:: Problem to solve ::
Go to the line containing "sur site et" in the records below and print it and every following line exactly, on through the line containing "par les grands", then stop.

:: Provided data ::
BEGIN
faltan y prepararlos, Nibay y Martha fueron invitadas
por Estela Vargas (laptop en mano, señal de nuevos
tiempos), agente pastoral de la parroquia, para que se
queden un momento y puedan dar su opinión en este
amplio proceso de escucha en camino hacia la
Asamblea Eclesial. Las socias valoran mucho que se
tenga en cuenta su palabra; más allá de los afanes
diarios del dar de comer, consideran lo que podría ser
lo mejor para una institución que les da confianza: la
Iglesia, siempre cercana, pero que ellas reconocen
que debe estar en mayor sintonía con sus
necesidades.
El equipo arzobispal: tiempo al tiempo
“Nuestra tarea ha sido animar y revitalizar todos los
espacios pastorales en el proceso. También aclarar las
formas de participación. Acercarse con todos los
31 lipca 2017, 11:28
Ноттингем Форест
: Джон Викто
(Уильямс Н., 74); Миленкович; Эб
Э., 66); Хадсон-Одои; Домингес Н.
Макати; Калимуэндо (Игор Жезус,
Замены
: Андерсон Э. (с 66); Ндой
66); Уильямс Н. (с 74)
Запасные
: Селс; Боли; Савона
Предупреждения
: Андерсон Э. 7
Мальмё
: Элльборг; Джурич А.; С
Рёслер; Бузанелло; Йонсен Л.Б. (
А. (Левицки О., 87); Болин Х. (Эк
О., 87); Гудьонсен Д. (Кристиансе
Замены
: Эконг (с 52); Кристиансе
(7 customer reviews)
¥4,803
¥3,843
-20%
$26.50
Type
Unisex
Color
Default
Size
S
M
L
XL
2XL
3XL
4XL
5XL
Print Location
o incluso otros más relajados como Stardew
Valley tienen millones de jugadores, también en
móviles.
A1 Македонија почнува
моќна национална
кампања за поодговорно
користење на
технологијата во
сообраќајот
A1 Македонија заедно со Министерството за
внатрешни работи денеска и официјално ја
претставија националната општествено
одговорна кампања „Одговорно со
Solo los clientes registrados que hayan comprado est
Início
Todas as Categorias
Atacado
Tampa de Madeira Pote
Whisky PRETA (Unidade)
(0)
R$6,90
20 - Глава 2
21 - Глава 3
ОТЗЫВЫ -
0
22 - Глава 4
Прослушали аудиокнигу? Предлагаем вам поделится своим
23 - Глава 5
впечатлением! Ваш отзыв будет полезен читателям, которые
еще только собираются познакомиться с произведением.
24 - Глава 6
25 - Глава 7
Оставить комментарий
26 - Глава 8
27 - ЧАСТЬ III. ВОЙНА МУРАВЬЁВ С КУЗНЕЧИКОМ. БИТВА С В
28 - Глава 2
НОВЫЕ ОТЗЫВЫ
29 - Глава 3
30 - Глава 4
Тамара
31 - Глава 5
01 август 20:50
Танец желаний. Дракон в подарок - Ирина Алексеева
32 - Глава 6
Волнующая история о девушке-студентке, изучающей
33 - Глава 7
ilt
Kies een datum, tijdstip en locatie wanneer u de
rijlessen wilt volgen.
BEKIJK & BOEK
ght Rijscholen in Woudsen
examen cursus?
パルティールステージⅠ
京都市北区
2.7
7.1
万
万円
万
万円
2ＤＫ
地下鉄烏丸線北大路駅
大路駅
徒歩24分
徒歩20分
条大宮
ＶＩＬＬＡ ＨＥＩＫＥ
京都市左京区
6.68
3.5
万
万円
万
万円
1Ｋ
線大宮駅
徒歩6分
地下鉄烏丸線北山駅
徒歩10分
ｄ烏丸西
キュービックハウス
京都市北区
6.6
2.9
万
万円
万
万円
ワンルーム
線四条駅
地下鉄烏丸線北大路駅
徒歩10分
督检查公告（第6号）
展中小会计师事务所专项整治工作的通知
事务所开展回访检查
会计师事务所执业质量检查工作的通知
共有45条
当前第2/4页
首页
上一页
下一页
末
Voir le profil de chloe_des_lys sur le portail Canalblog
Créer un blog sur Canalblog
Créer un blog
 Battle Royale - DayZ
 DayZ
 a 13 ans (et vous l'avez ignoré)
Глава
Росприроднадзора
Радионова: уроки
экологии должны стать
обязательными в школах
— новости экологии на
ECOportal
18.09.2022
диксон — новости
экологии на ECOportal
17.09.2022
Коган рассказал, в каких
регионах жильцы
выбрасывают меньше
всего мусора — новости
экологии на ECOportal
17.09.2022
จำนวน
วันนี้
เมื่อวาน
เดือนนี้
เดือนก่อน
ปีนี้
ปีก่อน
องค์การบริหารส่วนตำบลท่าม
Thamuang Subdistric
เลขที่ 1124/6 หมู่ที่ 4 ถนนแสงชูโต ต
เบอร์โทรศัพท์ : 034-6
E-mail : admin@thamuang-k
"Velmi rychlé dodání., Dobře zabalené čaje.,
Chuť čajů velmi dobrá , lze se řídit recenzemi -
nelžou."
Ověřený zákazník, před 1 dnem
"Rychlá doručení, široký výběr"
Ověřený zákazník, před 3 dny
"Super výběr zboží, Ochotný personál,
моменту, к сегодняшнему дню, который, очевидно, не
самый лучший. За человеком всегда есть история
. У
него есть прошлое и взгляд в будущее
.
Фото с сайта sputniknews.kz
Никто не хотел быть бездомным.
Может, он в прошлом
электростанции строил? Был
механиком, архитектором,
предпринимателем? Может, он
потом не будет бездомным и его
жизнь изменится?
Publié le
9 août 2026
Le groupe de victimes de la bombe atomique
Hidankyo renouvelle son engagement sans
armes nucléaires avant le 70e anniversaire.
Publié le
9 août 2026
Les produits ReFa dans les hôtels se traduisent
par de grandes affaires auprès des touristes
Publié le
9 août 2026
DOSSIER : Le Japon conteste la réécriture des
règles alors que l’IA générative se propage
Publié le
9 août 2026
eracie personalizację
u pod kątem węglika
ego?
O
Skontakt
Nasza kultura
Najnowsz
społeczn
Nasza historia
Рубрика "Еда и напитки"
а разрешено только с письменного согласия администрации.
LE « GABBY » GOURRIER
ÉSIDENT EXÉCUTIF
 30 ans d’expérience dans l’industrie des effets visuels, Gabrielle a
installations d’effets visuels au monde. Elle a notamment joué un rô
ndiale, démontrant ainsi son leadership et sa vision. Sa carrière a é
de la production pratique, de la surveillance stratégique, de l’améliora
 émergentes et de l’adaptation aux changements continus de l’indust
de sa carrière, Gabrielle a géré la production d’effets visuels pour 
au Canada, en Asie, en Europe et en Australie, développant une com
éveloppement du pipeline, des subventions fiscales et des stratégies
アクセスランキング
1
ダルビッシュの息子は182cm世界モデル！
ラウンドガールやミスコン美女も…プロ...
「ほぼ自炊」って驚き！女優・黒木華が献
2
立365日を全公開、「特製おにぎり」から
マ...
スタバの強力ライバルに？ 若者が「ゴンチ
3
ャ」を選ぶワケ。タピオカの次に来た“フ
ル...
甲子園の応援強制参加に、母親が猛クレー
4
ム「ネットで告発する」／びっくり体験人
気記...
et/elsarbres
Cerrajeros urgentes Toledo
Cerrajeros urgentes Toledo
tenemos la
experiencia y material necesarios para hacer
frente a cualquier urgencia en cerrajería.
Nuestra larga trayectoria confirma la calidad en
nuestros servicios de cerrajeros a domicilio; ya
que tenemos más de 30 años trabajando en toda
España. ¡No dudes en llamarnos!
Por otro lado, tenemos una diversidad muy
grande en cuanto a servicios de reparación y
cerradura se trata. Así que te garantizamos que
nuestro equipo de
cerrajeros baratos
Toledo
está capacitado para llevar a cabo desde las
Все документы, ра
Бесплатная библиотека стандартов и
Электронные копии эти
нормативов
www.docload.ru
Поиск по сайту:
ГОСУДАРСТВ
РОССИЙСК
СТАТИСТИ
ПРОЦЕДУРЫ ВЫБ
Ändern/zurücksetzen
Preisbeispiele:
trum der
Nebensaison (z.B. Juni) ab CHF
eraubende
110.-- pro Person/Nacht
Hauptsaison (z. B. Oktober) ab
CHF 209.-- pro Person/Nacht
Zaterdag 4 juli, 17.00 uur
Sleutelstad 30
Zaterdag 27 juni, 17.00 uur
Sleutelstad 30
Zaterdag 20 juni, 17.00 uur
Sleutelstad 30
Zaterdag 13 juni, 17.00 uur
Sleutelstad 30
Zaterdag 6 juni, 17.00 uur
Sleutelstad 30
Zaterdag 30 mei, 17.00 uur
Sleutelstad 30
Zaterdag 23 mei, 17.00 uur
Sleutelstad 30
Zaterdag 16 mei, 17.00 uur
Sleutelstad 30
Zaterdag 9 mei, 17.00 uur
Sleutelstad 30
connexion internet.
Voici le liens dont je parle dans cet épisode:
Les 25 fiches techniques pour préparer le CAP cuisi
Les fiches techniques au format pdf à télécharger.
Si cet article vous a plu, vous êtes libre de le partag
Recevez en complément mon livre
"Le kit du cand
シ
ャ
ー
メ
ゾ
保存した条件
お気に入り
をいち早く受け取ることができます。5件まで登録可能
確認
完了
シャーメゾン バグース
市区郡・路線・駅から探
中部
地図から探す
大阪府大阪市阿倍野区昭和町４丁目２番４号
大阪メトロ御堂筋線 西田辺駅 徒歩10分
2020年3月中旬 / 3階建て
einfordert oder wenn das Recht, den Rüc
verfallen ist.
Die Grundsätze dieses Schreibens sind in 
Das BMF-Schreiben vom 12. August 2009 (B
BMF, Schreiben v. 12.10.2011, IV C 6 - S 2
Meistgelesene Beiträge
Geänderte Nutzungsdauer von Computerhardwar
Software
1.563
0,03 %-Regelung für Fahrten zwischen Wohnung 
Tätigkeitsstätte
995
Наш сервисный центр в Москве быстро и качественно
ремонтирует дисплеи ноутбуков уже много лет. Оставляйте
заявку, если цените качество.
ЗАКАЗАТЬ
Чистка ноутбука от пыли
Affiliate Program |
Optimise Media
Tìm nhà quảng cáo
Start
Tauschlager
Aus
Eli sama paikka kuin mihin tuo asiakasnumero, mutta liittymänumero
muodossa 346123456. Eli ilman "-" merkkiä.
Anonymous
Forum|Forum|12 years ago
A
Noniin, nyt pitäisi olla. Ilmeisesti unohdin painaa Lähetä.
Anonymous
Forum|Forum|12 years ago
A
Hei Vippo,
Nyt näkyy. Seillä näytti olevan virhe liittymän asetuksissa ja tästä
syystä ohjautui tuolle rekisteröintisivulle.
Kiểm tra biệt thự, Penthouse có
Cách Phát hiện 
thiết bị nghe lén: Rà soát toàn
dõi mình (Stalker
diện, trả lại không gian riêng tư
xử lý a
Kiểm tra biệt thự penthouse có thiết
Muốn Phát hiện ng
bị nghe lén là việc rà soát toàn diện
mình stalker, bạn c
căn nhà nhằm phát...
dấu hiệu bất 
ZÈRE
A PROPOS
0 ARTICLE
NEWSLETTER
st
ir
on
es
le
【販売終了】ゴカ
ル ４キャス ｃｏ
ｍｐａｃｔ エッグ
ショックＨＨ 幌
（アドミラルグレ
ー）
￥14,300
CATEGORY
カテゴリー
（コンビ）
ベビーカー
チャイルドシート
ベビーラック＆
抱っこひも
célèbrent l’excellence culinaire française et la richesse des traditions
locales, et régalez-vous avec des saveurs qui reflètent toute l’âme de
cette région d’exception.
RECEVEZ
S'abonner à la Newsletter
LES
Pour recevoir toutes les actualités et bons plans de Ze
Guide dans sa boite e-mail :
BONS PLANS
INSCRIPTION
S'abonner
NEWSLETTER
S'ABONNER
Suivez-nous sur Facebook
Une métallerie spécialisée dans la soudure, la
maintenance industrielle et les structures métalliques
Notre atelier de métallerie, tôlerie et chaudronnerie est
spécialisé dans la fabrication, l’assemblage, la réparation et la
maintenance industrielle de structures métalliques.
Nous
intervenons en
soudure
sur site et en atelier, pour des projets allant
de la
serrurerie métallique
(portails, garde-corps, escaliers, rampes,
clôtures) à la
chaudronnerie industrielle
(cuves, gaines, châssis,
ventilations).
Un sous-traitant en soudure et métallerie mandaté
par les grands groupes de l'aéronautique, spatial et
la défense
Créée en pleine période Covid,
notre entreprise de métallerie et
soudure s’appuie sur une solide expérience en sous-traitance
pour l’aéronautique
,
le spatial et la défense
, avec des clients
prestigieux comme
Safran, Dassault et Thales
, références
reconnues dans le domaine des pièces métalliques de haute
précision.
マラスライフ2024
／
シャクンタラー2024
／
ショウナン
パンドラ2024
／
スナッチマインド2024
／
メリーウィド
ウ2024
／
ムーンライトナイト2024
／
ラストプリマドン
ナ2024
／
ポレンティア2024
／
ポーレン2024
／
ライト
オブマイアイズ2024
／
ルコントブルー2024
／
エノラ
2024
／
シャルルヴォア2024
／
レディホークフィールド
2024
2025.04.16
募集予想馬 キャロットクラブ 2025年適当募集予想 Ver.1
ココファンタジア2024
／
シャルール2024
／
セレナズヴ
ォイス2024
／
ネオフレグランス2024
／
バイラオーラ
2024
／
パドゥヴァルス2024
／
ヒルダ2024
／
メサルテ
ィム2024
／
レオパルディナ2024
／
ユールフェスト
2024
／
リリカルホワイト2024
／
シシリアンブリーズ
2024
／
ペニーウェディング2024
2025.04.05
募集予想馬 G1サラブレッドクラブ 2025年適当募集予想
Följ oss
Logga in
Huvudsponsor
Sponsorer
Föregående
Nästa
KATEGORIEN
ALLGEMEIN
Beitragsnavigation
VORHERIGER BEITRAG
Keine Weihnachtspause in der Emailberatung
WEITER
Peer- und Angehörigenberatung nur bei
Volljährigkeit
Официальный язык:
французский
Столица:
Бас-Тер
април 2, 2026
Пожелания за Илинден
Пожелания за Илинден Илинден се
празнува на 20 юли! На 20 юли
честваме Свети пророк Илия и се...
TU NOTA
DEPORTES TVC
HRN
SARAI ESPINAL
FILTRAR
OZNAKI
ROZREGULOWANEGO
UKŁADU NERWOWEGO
END
:: Task result ::
sur site et en atelier, pour des projets allant
de la
serrurerie métallique
(portails, garde-corps, escaliers, rampes,
clôtures) à la
chaudronnerie industrielle
(cuves, gaines, châssis,
ventilations).
Un sous-traitant en soudure et métallerie mandaté
par les grands groupes de l'aéronautique, spatial et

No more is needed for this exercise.